Entrez, mesdames et messieurs, approchez et venez voir de plus près ces créatures dont les corps difformes et les particularités extraordinaires déjouent toutes les lois de la nature. Sont-ils réels, sont-ils humains ? Assurément. Pourtant, ils ont été longtemps désignés sous le terme peu flatteur de "monstres".

 Gagnant leur vie en s'exhibant, nombre d'entre eux furent offerts au regard des curieux lors de très populaires freak shows. Certains devinrent célèbres, firent fortune, se marièrent. D'autres connurent la déchéance, la dépression, l'alcoolisme. Mais tous ou presque ont un point commun, en plus de leur apparence physique hors normes : une collaboration avec Phineas Taylor Barnum, considéré à l'époque comme une référence en la matière. 

Barnum, homme d'affaires ayant connu quelques réussites et beaucoup de déconvenues, rachète en 1841 le Scudder's American Museum.

 Il se lance alors dans la présentation de spectaculaires freak shows, dont le public est friand. Géants, nains, siamois et autres "monstres" se produisent quotidiennement devant des spectateurs toujours plus nombreux. De temps à autre, la troupe quitte le Scudder's American Museum pour parcourir les Etats-Unis. En 1871, Barnum fonde le P.T. Barnum's Great Circus Museum and Menagerie avec l'entrepreneur William Cameron Coup. Quelques années plus tard, il se sépare de Coup et s'associe avec James Anthony Bailey. Doté d'une extraordinaire ménagerie, d'une scène à trois pistes (contre deux auparavant) et d'une tente de cinq mille places, ce nouveau cirque révolutionne le genre.

 Parmi les stars des shows élaborés au fil des ans par Barnum, l'on peut citer notamment le lilliputien Charles Sherwood Sratton, surnommé "le général Tom Pouce", Isaac W. Sprague, dit "l'homme squelette", le prince Randien, plus connu sous le nom de "l'homme tronc", et la femme à barbe Annie Jones surnommée "la femme singe", atteinte d'une forme sévère d'hypertrichose.  
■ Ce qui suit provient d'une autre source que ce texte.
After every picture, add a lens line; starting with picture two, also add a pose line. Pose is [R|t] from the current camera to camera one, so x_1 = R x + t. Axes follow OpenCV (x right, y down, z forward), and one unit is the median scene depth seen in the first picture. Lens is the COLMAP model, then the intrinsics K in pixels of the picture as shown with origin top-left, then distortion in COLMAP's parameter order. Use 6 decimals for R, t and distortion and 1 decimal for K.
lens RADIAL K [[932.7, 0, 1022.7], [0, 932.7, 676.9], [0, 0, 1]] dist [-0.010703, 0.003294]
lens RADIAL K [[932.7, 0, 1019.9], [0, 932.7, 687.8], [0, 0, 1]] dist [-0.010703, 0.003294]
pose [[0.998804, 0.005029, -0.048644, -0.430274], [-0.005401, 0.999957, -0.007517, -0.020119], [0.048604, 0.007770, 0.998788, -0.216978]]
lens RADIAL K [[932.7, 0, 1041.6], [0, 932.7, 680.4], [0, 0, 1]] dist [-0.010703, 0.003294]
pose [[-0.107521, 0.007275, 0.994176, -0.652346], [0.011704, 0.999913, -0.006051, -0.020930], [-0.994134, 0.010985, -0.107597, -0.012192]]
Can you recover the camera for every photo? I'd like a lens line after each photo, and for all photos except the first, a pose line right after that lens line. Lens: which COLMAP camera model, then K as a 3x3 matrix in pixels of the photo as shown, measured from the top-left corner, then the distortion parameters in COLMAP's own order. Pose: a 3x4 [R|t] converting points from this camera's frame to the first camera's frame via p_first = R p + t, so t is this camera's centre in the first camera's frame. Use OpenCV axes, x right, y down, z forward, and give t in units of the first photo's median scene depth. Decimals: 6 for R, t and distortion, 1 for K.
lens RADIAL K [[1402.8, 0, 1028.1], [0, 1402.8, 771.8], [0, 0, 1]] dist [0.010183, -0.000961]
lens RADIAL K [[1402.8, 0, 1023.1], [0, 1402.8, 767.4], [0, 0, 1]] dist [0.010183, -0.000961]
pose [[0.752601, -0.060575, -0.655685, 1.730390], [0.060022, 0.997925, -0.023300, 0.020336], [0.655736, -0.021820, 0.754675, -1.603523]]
Bien que, de nos jours, ces exhibitions puissent sembler scandaleuses, elles ont permis à de nombreux freaks d'accéder à une vie décente.

Grassement payés, bon nombre des phénomènes travaillant pour Barnum nourrissent à son égard une profonde gratitude. Charles Sherwood Stratton, devenu millionnaire, aidera même son employeur à renflouer ses caisses lorsque celui-ci rencontrera des difficultés financières. Nous avons tendance à penser que ces freaks étaient honteusement exploités, utilisés pour combler les désirs voyeuristes du public, mais ce n'est pas tout à fait exact. Replacés dans le contexte de l'époque, ces spectacles constituent un divertissement comme un autre et ne sont pas considérés comme indignes. Stratton, Sprague, Jones et les autres sont si appréciés de la population qu'ils reçoivent des lettres d'admirateurs, signent des autographes et monnayent à prix d'or des photos dédicacées. Ainsi, ils trouvent dans le monde du cirque et l'univers du spectacle une reconnaissance qu'ils n'avaient pas obtenue jusqu'alors. Le prince Randien obtiendra même un rôle dans le film "Freaks", chef d'oeuvre de Tod Browning s'inspirant du cirque Barnum. 

À la mort de Barnum, en 1891, Bailey continue de gérer l'entreprise jusqu'en 1906, date à laquelle il décède à son tour.

Le cirque créé par les deux hommes existe encore de nos jours, sous le nom de Ringling bros. and Barnum and Bailey Circus, et il est le plus grand du monde. Bien sûr, vous n'y verrez pas de freaks : les exhibitions de phénomènes humains ont depuis été interdites. Mais Phineas Barnum, ce businessman avisé, charismatique et roublard, a profondément marqué l'#Histoire du cirque et du spectacle. De ses "monstres" et lui, il reste aujourd'hui quelques images, des photographies troublantes ouvrant une fenêtre sur une lointaine et fascinante époque.